A.G. : Toutes les formes d'assouplissement du travail, toutes les libertés données dans le respect des contraintes collectives essentielles, d'organiser selon ses propres besoins sa vie professionnelle, sont des progrès importants. Qu'il s'agisse de travail à distance, de télétravail, de travail nomade, d'aménagements horaires, de flexibilité : les termes diffèrent mais l'objectif est unique.
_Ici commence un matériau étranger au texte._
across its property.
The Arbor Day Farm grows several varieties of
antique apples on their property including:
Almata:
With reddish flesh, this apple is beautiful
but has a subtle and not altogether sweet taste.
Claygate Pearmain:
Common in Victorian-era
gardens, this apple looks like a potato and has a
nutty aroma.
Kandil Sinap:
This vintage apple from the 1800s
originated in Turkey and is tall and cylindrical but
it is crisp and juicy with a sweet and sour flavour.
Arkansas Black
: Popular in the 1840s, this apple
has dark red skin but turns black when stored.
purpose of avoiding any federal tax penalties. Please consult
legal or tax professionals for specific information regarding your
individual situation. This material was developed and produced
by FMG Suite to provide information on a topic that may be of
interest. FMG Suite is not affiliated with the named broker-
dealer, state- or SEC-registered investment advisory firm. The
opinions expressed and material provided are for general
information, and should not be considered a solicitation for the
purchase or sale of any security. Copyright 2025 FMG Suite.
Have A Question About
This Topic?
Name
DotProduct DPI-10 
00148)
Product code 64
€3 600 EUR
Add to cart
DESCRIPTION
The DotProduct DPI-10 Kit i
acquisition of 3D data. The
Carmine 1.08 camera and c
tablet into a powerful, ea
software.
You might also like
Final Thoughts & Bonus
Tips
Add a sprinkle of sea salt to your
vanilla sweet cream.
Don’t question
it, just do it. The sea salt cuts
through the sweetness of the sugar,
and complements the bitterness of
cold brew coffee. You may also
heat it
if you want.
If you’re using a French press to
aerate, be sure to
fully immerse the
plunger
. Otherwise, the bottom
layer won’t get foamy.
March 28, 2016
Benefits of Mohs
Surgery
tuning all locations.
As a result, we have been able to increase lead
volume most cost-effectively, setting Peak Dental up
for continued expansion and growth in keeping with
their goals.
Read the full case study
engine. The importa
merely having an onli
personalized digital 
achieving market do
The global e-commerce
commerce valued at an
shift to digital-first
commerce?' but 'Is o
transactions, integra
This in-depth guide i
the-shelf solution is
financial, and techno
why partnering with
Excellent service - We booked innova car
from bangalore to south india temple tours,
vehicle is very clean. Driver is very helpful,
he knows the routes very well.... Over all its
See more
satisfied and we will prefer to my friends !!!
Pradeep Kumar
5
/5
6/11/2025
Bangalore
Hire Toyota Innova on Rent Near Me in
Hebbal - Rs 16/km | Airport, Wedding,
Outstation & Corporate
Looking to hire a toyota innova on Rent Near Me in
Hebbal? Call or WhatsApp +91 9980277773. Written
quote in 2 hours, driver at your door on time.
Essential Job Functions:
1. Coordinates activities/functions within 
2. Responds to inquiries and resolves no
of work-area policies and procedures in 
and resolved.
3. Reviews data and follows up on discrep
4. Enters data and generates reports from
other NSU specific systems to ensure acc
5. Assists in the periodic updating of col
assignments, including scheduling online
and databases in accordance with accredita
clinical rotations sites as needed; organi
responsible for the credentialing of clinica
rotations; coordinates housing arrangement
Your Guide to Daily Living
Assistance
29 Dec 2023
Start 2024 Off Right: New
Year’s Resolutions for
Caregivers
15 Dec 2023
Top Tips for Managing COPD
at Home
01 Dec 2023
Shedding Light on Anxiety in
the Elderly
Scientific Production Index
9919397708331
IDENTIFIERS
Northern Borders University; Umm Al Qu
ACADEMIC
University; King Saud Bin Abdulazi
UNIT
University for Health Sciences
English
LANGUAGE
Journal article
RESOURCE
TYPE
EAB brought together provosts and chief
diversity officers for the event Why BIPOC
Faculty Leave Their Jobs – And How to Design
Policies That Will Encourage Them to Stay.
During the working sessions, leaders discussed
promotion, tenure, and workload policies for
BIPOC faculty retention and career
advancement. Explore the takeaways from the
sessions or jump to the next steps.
Il s'agit toujours de mettre en place les conditions d'un management aussi individualisé que possible, de promouvoir une organisation du travail universelle, convenant aux hommes comme aux femmes, et de respecter dans l'intérêt de tous la singularité de chacun.
Mais pour pouvoir réussir cette mutation, il est nécessaire que des lois soient votées ou approfondies, que le code du travail soit revu, que les organisations s'engagent, que les hauts dirigeants montrent l'exemple, que les bonnes pratiques soient identifiées et partagées... Mais il faut aussi que chaque homme et chaque femme prenne conscience qu'il est un maillon essentiel sans lequel aucune politique ne peut réussir. Nous avons chacun, toujours, un espace de liberté à investir, nous sommes tous parties prenantes, individuellement et collectivement, du maintien ou de la levée des stéréotypes. Les seuls vrais freins à ce changement sont, comme l'avait très bien formulé Jacques Rigaud, récemment disparu, le nœud des conformismes et le creuset des certitudes qu'on rencontre dans toute organisation.
*Etude « WAD/Working Dads : L’articulation des vies professionnelles et familiale », réalisée par l’Institut CSA en partenariat avec Terrafemina en deux volets, du 29 août au 21 septembre 2012. Un volet quantitatif auprès de 310 pères actifs interrogés par téléphone, un volet qualitatif via un forum en ligne de 16 pères actifs de profils variés (en couple, seul, avec conjointe qui travaille ou non). Les résultats détaillés de cette étude en souscription sont disponibles auprès de l’institut CSA ou de la rédaction de Terrafemina.